Women and children living in the ‘Jungle’ at Calais are having to hide away in tents or take beds in a locked detention centre to avoid being attacked by the male migrants living around them. Just ten percent of the camp’s 5,000-strong population are female, making them vulnerable to violent attacks.
Milad, a 22 year old girl from Aleppo has told France 24 how she only leaves her tent in the camp twice a day, to use the bathroom. A law student who wants to travel to London to complete her studies, she has been accompanied on her trip by her uncle Yasser; the pair take turns to sleep so that they can keep a lookout for potential aggressors.
“I sleep and eat here, and I’m surrounded by men,” she said. “The people living next to us are Syrian, but we don’t know the people living in the rest of the camp, they’re from other countries. They speak different languages and have different cultures. We don’t know anything about them, so we’re scared and have to be on our guard.”

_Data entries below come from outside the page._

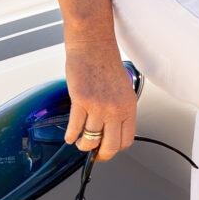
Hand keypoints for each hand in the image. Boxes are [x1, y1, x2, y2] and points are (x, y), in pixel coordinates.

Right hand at [65, 34, 136, 161]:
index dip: (115, 149)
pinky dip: (71, 135)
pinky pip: (75, 128)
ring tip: (79, 141)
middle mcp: (115, 109)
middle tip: (93, 155)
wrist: (92, 44)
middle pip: (110, 146)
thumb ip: (119, 109)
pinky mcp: (81, 101)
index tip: (107, 150)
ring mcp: (98, 106)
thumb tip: (112, 129)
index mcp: (129, 107)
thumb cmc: (106, 63)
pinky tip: (70, 136)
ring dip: (83, 144)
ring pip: (90, 139)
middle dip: (100, 155)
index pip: (126, 140)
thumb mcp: (122, 88)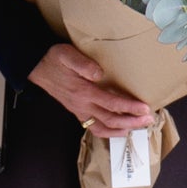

According to the Jersey Evening Post, the ethnic makeup of the camp is about 35 percent Sudanese, 30 percent from Afghanistan, Pakistan, Iran and Iraq, 25 percent from Eritrea, Ethiopia and Somalia, 5 percent Syrians and 5 percent from North Africa, with a handful of eastern Europeans.
Next to the Jungle is ‘La Vie Active’ refuge, set up seven months ago to house women and their children. Currently home to 115 women and children, a further 80 are on the waiting list for beds, with priority given to women who have children with them. Most of the inhabitants are from Eritrea, Ethiopia and Sudan.
Carine Zerouali, manager the refuge ensures that the gates are always locked, “to protect the women and children who live here,” she said.
“We hear that there are prostitution rings in there (pointing to the Jungle). I think the women are definitely more vulnerable to sexual violence when they’re living in the Jungle than when they’re here.”
An alternative centre, the Jules Ferry Day Centre also on the edge of the Jungle offers a further 50 beds for women and children, although men can use the centre during the day to recharge mobile phones, use the sanitary facilities and have hot meals.
Faustine Douillard, a social worker for the NGO France Terre d’Asile (France, Land of Asylum), visits the camp every day to advise those claiming asylum in France. “I have to go through the men to speak to the women,” she says. “They don’t know their rights, and that makes them very vulnerable.”
Some of the women are forced to take male “protectors,” who demand sexual favours in return for keeping other men away.
Conditions at the Jungle are notoriously dire. At the beginning of the year, when authorities first conceded use of the land to the 500 or so migrants in the area, Christian Salomé, of the association L’Auberge des Migrants, told the Guardian: “This must be one of the worst refugee camps in the world. Even in African camps they have water and toilets. It’s just a wasteland.”
“I didn’t believe places like this could exist,” said an anonymous Afghan physics graduate. “At night it’s like a horror movie.”
The problem is, however, not new. In 2008, a British journalism student hoping to talk to some of the migrants in the first Jungle for a piece on illegal immigration was brutally gang-raped by those she wanted to interview.
A local police spokesman said: “She appeared to be working alone, which was clearly a very dangerous thing to do. We fear that the men she was reporting on attacked her in the wood where they were staying.”
Father Jean-Pierre Boutoille, of the refugee charity C’Sur, said: “There are lots of journalists, including students, who come here to get to the heart of what’s going on, to write reports and produce films.
“When reporters contact us, we always ask to accompany them. We know the refugees as we see them every day.
“We would never allow a young female adventurer in this wood, especially not at night.”